Removing proteins by adding a protease (optional but almost always done).
Precipitating the DNA with an alcohol — usually ice-cold ethanol or isopropanol. Since DNA is insoluble in these alcohols, it will aggregate together, giving a pellet upon centrifugation. This step also removes alcohol-soluble salt.

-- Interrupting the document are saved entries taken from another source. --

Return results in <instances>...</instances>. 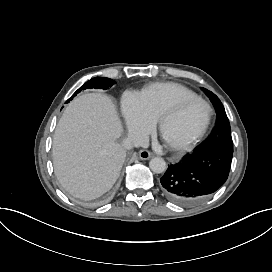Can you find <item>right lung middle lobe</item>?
Wrapping results in <instances>:
<instances>
[{"mask_svg": "<svg viewBox=\"0 0 272 272\" xmlns=\"http://www.w3.org/2000/svg\"><path fill=\"white\" fill-rule=\"evenodd\" d=\"M115 83L114 80H111L109 78L105 77H95L91 80L87 81L81 88H79L69 99L67 102H69L77 93H79L81 90L87 89V88H101V89H107L111 87Z\"/></svg>", "mask_w": 272, "mask_h": 272, "instance_id": "obj_1", "label": "right lung middle lobe"}]
</instances>
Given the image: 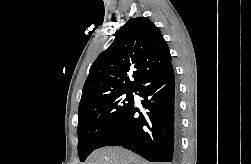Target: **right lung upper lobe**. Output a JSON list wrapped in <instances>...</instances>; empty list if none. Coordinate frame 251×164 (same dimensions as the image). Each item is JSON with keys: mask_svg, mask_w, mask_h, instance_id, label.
Instances as JSON below:
<instances>
[{"mask_svg": "<svg viewBox=\"0 0 251 164\" xmlns=\"http://www.w3.org/2000/svg\"><path fill=\"white\" fill-rule=\"evenodd\" d=\"M170 63V51L160 30L148 18H132L92 64L79 108L103 95L136 90L149 74Z\"/></svg>", "mask_w": 251, "mask_h": 164, "instance_id": "cb5924a9", "label": "right lung upper lobe"}]
</instances>
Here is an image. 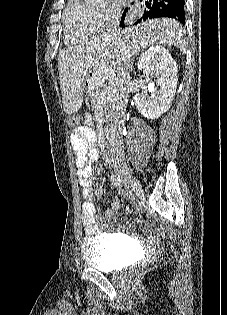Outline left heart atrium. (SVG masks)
I'll use <instances>...</instances> for the list:
<instances>
[{"label":"left heart atrium","instance_id":"obj_1","mask_svg":"<svg viewBox=\"0 0 227 315\" xmlns=\"http://www.w3.org/2000/svg\"><path fill=\"white\" fill-rule=\"evenodd\" d=\"M126 0H120V2L124 3Z\"/></svg>","mask_w":227,"mask_h":315}]
</instances>
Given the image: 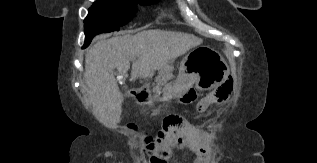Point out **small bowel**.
Instances as JSON below:
<instances>
[{"label":"small bowel","instance_id":"1","mask_svg":"<svg viewBox=\"0 0 317 163\" xmlns=\"http://www.w3.org/2000/svg\"><path fill=\"white\" fill-rule=\"evenodd\" d=\"M160 149L151 163H170L176 160V151L188 149L194 154L192 163H209V153L202 147L194 128L176 116L165 118L157 133Z\"/></svg>","mask_w":317,"mask_h":163}]
</instances>
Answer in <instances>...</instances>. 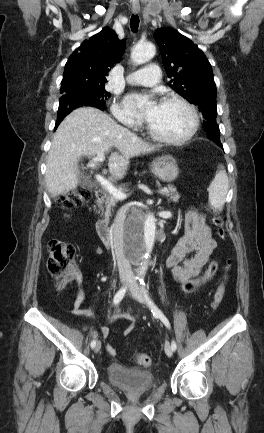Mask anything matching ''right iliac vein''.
<instances>
[{"label": "right iliac vein", "mask_w": 264, "mask_h": 433, "mask_svg": "<svg viewBox=\"0 0 264 433\" xmlns=\"http://www.w3.org/2000/svg\"><path fill=\"white\" fill-rule=\"evenodd\" d=\"M127 281H128V280H127L126 278H121V279H120V282H121L122 285H124ZM100 349H101V342L98 341V342L96 343V345L94 346V352H95V353H98V352L100 351Z\"/></svg>", "instance_id": "right-iliac-vein-1"}]
</instances>
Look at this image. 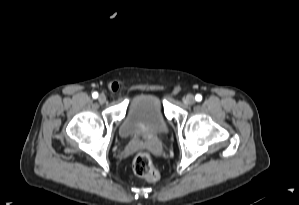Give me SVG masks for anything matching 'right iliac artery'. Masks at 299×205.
Here are the masks:
<instances>
[{
	"label": "right iliac artery",
	"mask_w": 299,
	"mask_h": 205,
	"mask_svg": "<svg viewBox=\"0 0 299 205\" xmlns=\"http://www.w3.org/2000/svg\"><path fill=\"white\" fill-rule=\"evenodd\" d=\"M92 97H93L94 99H96V98L98 97V93H97V92H93Z\"/></svg>",
	"instance_id": "obj_1"
}]
</instances>
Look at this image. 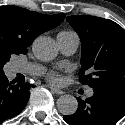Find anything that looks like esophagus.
Returning <instances> with one entry per match:
<instances>
[{
    "mask_svg": "<svg viewBox=\"0 0 125 125\" xmlns=\"http://www.w3.org/2000/svg\"><path fill=\"white\" fill-rule=\"evenodd\" d=\"M49 88L51 89V91H52L53 93H55V94H57V95H62V94H64V92H63L62 90H60V89L54 88V87H52V86H49Z\"/></svg>",
    "mask_w": 125,
    "mask_h": 125,
    "instance_id": "34e87169",
    "label": "esophagus"
}]
</instances>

Refinements of the technique include adding a chelating agent to sequester divalent cations such as Mg2+ and Ca2+, which prevents enzymes like DNAse from degrading the DNA.
Cellular and histone proteins bound to the DNA can be removed either by adding a protease or by having precipitated the proteins with sodium or ammonium acetate, or extracted them with a phenol-chloroform mixture prior to the DNA-precipitation.
If desired, the DNA can be resolubilized in a slightly alkaline buffer or in ultra-pure water.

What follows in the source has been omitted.